Von Berlin nach Moskau: „Die Vierte Macht“

Der coole Jungjournalist Paul Jensen (Moritz Bleibtreu) wird in die russische Hauptstadt geholt, um das Boulevardmagazin Moskau Match auf Vordermann zu bringen. Er soll eine Partykolumne liefern und dem Blatt eine neue Optik verpassen. Jensen stürzt sich ins Nachtleben, rockt die Diskotempel und steigt mit rassigen Blondinen in die Kiste. Nebenbei wirft er ein Auge auf die geheimnisvolle Politaktivistin Katja (Kasia Smutniak).

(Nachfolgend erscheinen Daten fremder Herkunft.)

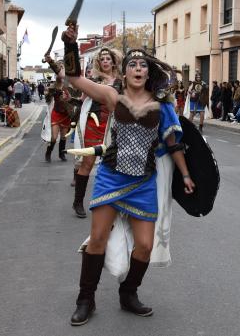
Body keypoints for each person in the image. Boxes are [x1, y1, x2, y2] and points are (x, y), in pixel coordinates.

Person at [53, 27, 195, 326]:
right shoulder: (112, 97)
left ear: (149, 72)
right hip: (111, 177)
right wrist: (70, 45)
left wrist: (184, 175)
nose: (138, 69)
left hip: (144, 182)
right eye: (133, 64)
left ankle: (128, 293)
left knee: (144, 245)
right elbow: (75, 79)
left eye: (143, 65)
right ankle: (85, 299)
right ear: (125, 71)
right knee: (98, 239)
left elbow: (173, 143)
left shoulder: (163, 106)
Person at [67, 47, 122, 218]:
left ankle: (110, 201)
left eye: (108, 58)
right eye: (102, 59)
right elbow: (81, 100)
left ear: (113, 61)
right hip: (94, 123)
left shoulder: (122, 81)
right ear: (99, 62)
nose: (105, 61)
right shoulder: (93, 79)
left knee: (113, 164)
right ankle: (78, 202)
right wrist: (68, 100)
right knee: (87, 163)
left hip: (114, 124)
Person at [43, 67, 74, 163]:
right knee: (54, 137)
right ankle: (48, 152)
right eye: (59, 73)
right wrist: (47, 93)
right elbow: (47, 100)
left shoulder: (70, 86)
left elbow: (74, 98)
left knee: (64, 136)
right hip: (56, 113)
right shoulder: (54, 86)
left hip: (65, 114)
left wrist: (68, 96)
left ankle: (62, 154)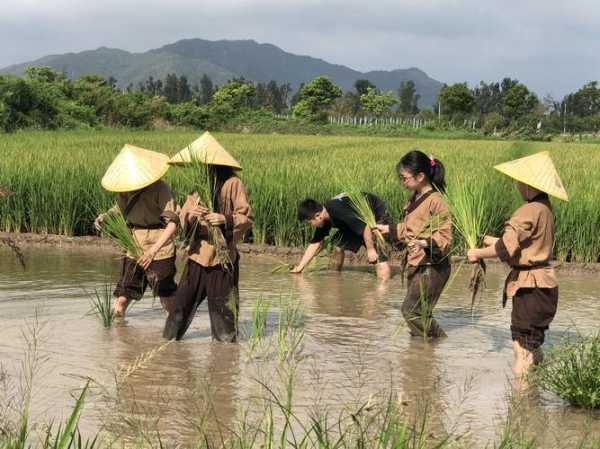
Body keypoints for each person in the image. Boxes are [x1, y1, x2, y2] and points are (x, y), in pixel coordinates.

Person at [466, 151, 567, 381]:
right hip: (545, 286)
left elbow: (505, 249)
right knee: (532, 345)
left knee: (521, 349)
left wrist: (476, 253)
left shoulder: (528, 210)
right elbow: (526, 244)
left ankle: (520, 404)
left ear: (529, 185)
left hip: (531, 287)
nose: (518, 186)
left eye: (520, 182)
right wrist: (491, 239)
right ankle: (538, 386)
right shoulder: (545, 208)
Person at [163, 132, 253, 342]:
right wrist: (191, 217)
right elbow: (183, 220)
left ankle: (225, 358)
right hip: (197, 255)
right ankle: (167, 345)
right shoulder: (196, 190)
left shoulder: (232, 184)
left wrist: (224, 218)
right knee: (180, 306)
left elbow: (246, 216)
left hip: (222, 258)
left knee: (223, 313)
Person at [95, 144, 179, 317]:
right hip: (134, 245)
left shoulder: (160, 188)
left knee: (166, 298)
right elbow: (117, 210)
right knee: (123, 297)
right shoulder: (125, 191)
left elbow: (172, 224)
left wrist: (152, 251)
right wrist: (104, 218)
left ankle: (173, 338)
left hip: (160, 247)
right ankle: (117, 336)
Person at [376, 150, 452, 339]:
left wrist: (424, 242)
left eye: (405, 178)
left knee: (411, 310)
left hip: (432, 265)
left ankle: (438, 340)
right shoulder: (414, 198)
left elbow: (445, 236)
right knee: (420, 313)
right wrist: (390, 229)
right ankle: (423, 354)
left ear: (420, 176)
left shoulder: (437, 201)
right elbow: (412, 227)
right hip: (416, 262)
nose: (403, 182)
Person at [293, 192, 392, 280]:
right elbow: (315, 243)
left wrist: (370, 249)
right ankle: (337, 276)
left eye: (309, 223)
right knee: (337, 245)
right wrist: (300, 267)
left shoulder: (338, 211)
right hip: (356, 220)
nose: (311, 225)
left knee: (377, 255)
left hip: (375, 215)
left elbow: (365, 227)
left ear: (318, 215)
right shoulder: (324, 218)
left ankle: (383, 287)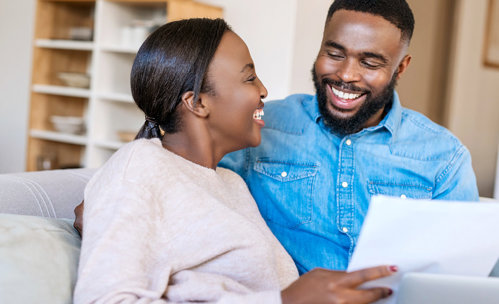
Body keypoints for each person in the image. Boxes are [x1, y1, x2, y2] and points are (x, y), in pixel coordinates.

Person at [74, 18, 396, 304]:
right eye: (249, 78)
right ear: (198, 102)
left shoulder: (229, 182)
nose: (264, 90)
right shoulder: (140, 168)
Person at [219, 0, 479, 275]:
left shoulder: (444, 158)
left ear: (401, 68)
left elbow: (457, 276)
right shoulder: (260, 126)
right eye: (334, 54)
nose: (345, 75)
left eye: (369, 62)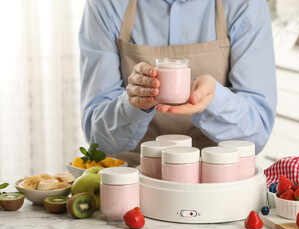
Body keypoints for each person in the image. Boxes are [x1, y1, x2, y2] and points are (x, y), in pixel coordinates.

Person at [79, 0, 277, 166]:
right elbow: (97, 138)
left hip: (218, 177)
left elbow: (256, 135)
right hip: (130, 177)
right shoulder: (107, 4)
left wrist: (214, 99)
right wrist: (131, 105)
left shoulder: (245, 4)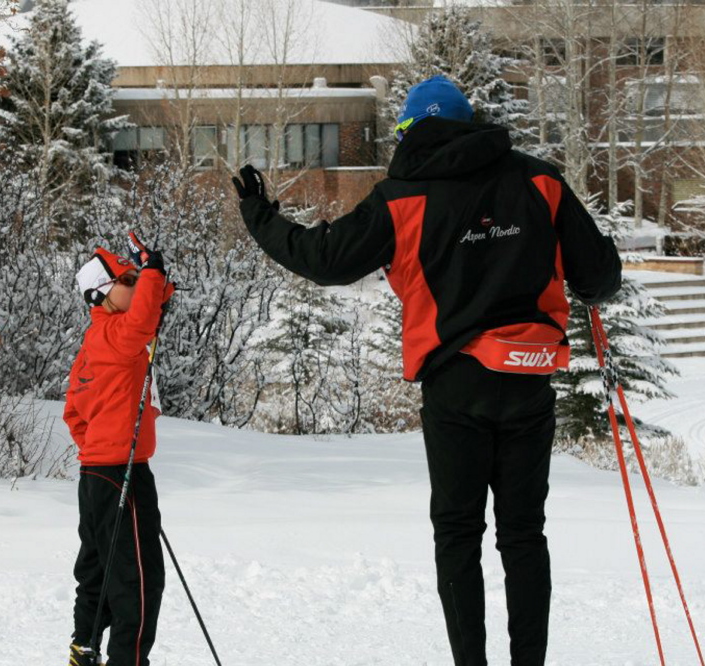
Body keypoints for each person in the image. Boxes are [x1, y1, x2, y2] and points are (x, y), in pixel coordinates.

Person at [232, 74, 622, 665]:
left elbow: (324, 261)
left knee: (459, 536)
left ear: (409, 132)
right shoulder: (539, 180)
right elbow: (599, 278)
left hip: (456, 388)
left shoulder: (401, 198)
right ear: (469, 123)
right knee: (524, 536)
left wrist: (260, 214)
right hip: (529, 378)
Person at [63, 243, 176, 666]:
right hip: (122, 474)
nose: (136, 286)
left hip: (96, 475)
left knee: (98, 568)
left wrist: (155, 278)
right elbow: (143, 321)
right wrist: (152, 274)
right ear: (101, 294)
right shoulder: (116, 335)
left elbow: (73, 412)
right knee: (141, 580)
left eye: (135, 280)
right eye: (126, 281)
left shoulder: (97, 341)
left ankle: (84, 646)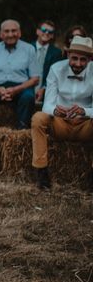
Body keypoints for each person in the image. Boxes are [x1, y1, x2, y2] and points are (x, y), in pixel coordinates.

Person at [31, 35, 93, 189]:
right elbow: (47, 106)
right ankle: (41, 172)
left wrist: (83, 110)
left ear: (90, 59)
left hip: (85, 126)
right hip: (60, 124)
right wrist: (56, 111)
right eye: (74, 58)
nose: (78, 64)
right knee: (38, 118)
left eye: (83, 59)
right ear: (67, 55)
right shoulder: (56, 68)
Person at [0, 19, 40, 129]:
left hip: (21, 87)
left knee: (28, 98)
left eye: (13, 31)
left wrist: (16, 89)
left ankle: (22, 132)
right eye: (6, 31)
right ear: (1, 34)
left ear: (19, 33)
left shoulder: (29, 49)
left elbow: (35, 79)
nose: (10, 34)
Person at [33, 20, 62, 104]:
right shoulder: (27, 48)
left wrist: (44, 88)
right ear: (37, 31)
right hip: (27, 87)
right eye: (43, 29)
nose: (46, 33)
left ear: (52, 35)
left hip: (46, 89)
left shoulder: (56, 53)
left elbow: (55, 74)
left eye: (50, 32)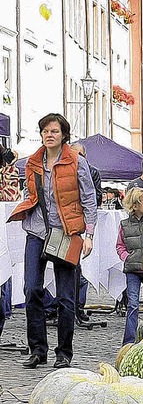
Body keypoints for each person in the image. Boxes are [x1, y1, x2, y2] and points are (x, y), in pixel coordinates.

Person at [8, 113, 97, 369]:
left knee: (66, 297)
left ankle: (63, 353)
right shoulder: (33, 162)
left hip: (66, 233)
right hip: (37, 231)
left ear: (64, 135)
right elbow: (30, 191)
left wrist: (88, 235)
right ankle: (37, 350)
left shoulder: (77, 162)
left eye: (54, 131)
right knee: (32, 289)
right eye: (46, 131)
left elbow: (89, 199)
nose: (49, 135)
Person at [117, 188, 143, 345]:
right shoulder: (124, 225)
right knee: (132, 305)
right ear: (135, 205)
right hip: (132, 270)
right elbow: (120, 245)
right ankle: (129, 342)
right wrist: (127, 257)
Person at [71, 142, 103, 322]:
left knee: (79, 270)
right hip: (69, 223)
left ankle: (78, 306)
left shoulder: (92, 172)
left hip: (82, 223)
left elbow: (95, 197)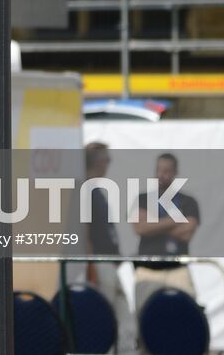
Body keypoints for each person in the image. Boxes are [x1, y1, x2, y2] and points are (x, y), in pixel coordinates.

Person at [132, 152, 201, 329]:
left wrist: (153, 222)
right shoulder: (142, 199)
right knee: (145, 320)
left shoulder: (188, 201)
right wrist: (175, 219)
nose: (162, 175)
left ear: (175, 172)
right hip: (148, 269)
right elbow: (140, 227)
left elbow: (187, 232)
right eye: (159, 170)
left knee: (186, 316)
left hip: (177, 268)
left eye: (167, 171)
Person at [83, 141, 136, 352]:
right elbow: (84, 232)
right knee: (106, 320)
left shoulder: (94, 190)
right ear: (98, 162)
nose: (108, 164)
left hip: (108, 264)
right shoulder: (85, 190)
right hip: (100, 264)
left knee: (123, 320)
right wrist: (92, 267)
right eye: (107, 159)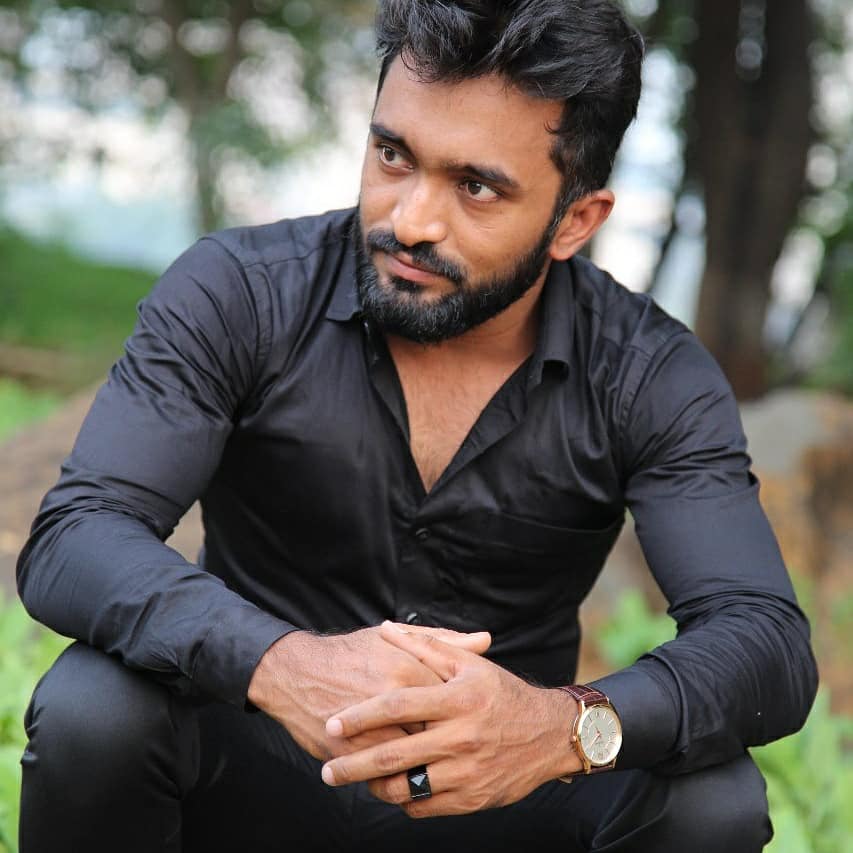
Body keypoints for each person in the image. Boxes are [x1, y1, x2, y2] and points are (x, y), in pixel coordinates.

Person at [16, 1, 817, 851]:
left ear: (574, 221)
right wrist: (278, 661)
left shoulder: (648, 373)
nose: (409, 221)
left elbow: (762, 639)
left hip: (502, 797)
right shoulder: (239, 293)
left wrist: (562, 727)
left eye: (476, 187)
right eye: (393, 155)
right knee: (94, 708)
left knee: (711, 799)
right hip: (250, 763)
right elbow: (77, 534)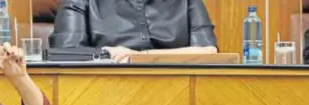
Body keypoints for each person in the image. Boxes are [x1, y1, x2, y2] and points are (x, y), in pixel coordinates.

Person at [48, 0, 218, 63]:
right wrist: (110, 57)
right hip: (103, 93)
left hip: (179, 92)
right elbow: (66, 55)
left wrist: (138, 56)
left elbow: (208, 52)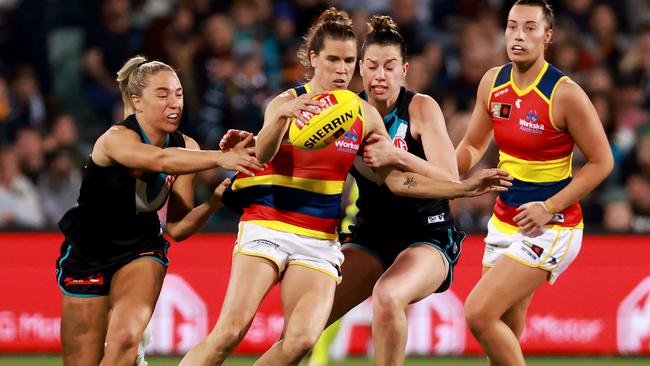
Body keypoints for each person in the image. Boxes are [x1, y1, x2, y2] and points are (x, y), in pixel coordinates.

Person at [181, 8, 511, 366]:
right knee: (258, 334)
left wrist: (444, 179)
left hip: (399, 234)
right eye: (364, 65)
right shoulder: (305, 104)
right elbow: (261, 156)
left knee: (347, 316)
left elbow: (414, 180)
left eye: (350, 61)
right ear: (316, 60)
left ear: (404, 70)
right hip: (317, 230)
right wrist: (273, 123)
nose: (348, 70)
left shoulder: (390, 111)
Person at [55, 55, 264, 366]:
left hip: (141, 249)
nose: (174, 103)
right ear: (137, 102)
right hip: (88, 253)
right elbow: (159, 161)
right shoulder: (116, 139)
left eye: (178, 94)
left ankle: (134, 347)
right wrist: (221, 158)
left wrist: (214, 201)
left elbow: (178, 228)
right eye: (163, 95)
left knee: (126, 337)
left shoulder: (187, 148)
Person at [299, 14, 468, 366]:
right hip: (370, 235)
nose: (380, 75)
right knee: (302, 325)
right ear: (360, 69)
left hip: (427, 234)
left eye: (390, 66)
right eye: (372, 66)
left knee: (389, 296)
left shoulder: (421, 108)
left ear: (404, 70)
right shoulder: (346, 111)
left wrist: (394, 154)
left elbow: (450, 180)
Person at [455, 1, 614, 365]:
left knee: (478, 313)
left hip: (552, 227)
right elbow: (473, 145)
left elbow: (602, 161)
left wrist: (549, 207)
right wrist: (443, 175)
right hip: (504, 220)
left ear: (548, 36)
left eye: (529, 28)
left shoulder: (564, 93)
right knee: (504, 335)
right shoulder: (492, 82)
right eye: (512, 27)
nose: (518, 36)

Eines Morgens wird auf dem Weg zur Arbeit vor seinen Augen ein bekannter Publizist erschossen. Um Katja zu imponieren, veröffentlicht Jensen einen Nachruf auf den Systemkritiker und legt sich so mit dem Geheimdienst an. Er versinkt in einem Sumpf aus Politik, Korruption, Gewalt und landet in einem Gefängnis für tschetschenische Terroristen. Stoff für einen großen Politthriller. Leider wird die Geschichte im Film "Die vierte Macht" grandios verschenkt. Der Streifen kommt kaum über das Niveau einer Fernsehproduktion hinaus. Von Regisseur Dennis Gansel ("Die Welle") war mehr zu erwarten. Beeindruckender Schnitt? Null. Krasse Einstellungen? Keine. Spezialeffekte? Geht so. Viele Szenen wirken gestellt. Sie sind aufgeblasen mit Klischees und leicht zu verdauenden Erklärungen. Die Macher aus dem Hause Ufa Cinema wissen leider viel zu gut, wie man das Gute vom Bösen zu scheiden hat: auf der einen Seite die skrupellosen Machthaber im Staat, die nicht davor zurückschrecken, Anschläge zu inszenieren und Unschuldige zu massakrieren. Auf der anderen Seite die Tschetschenen, vom System gezwungen, mit Gewalt für ihre Freiheit zu kämpfen. Dem Zuschauer schwant früh, dass die Dinge in Wirklichkeit vertrackter sind. Die transportierte Medienkritik ist seicht. Der Protagonist hinterfragt seine Rolle im postsowjetischen System nicht aus eigenem Antrieb. Stattdessen lässt er sich von selbst ernannten Freiheitskämpfern (charismatisch: Mark Ivanir) vereinnahmen. Moritz Bleibtreu spielt gut und stemmt sich doch vergeblich gegen diesen faden Plot.